« Mon casier demeure toutefois envahi par les démos d’auteurs-compositeurs folk. Je ne sais pas si la tendance est imputable à la montée en popularité de concours comme La Voix et Star Académie, qui mettent l’emphase sur une seule personne, mais on semble traverser une période individualiste. Peut-être que les réseaux sociaux amènent aussi l’individu à croire davantage en lui-même, comme si les gens préféraient travailler en solitaire plutôt que de sortir jouer en gang. »

Mais au-delà de la quantité de démos rock reçus à CISM, c’est la qualité qui impressionne davantage Poirier. « Au printemps, le groupe Oktoplut est sorti de nulle part avec un solide premier disque (Pansements) qui possède sa propre identité sonore. Ça rock en tabarnouche. »

« Il y a encore beaucoup de concerts rock, punk et métal partout au Québec. » – Jessy Fuchs de Slam Disques

Pour Jessy Fuchs, le directeur artistique et président de Slam Disques qui a mis Oktoplut sous contrat, la scène rock québécoise n’a rien d’inquiétante. « Il y a encore beaucoup de concerts rock, punk et métal partout au Québec. Le Rockfest de Montebello bat des records d’assistance. Osheaga affiche complet chaque année. Il y a encore beaucoup de demande pour le rock. »

Directement de La Sarre en Abitibi-Témiscamingue, les membres de Lubik se disent même impressionnés par l’ouverture des spectateurs face à leur rock lourd et décapant. « À deux reprises cet été, nous avons joué dans des festivals plus familiaux, observe le chanteur Alexandre Picard. Nous avons même joué en après-midi, dehors, devant un paquet de familles, de poussettes et de grands-parents. On pensait que les gens allaient fuir en courant, mais non, ils sont restés et ont même dansé. »

« Tout ce qui manque à la présente scène rock québécoise, c’est une locomotive, poursuit Jessy Fuchs avec justesse.

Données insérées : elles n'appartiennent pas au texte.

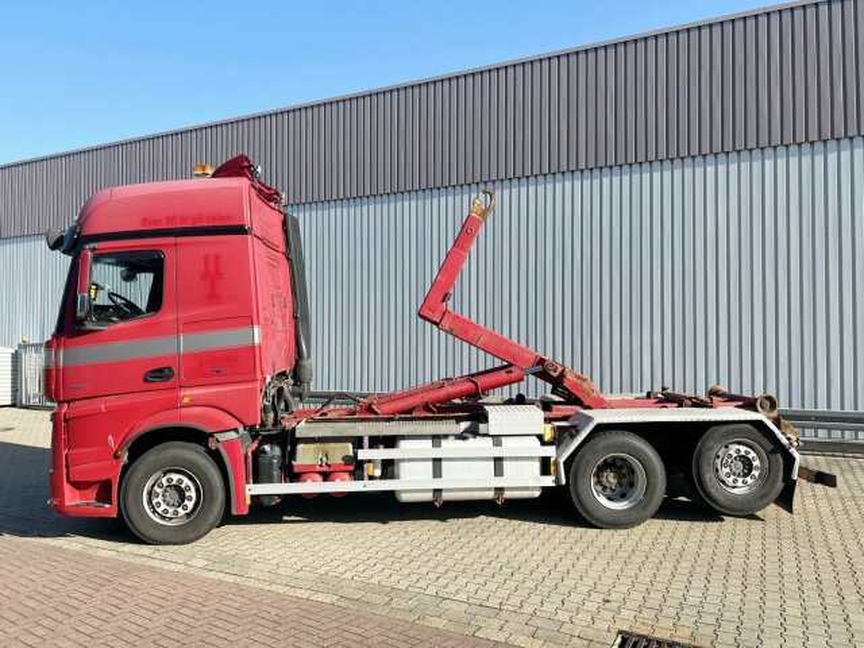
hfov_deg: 67.3
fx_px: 649
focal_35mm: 26
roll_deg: +0.2
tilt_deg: +2.5
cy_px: 324
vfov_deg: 53.1
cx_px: 432
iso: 50
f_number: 1.5
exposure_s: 1/2353
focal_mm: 5.7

On parle parfois de Galaxie ou de Gros Mené, mais je persiste à croire qu’il n’y a pas de groupe phare comme l’ont été les Grimskunk, Vulgaires Machins ou Malajube. Ça peut donner l’impression que le rock se meurt, mais le bastion sous-terrain est encore très fort. Et tant que ça grouillera en dessous, la scène rock québécoise sera en santé. »

Les Trois Accords et Marie-Mai jouissent pourtant d’un succès populaire tout en misant sur l’énergie rock. « Oui, mais ils ne sont pas représentatifs d’une scène fougueuse et à contre-courant, rétorque Fuchs. La majorité des jeunes rockeurs ne s’identifient pas à Marie-Mai. C’est comme en France, on ne mesure pas le pouls de la scène rock française en se basant sur le succès de Johnny Hallyday. »

L’ancien membre d’eXterio et maintenant chanteur-guitariste de Rouge Pompier va encore plus loin. « C’est certain qu’ils sont contents lorsque leur pièce joue à la radio commerciale, mais pour bien des rockeurs, le succès populaire n’est pas un objectif. Ils ont trouvé leur niche dans l’underground, l’Internet et les concerts à petite échelle. La scène rock est devenue auto-suffisante et ne cherche plus à accéder aux grandes sphères de l’industrie. »

Et si la clé du succès résidait justement dans cette indépendance? Après tout, la majorité des révolutions musicales sont nées alors que les artistes évoluaient en marge des courants commerciaux. « Lorsqu’une scène n’attend plus après la grosse industrie pour se développer, les musiciens ont tendance à trouver leur propre personnalité, conclut Benoît Poirier. Ils ne cherchent plus à imiter les courants à la mode et explorent davantage. Ça crée une diversité qui, dans ce cas-ci, pourrait bien ramener le rock à l’avant-plan. » Qui rockera verra.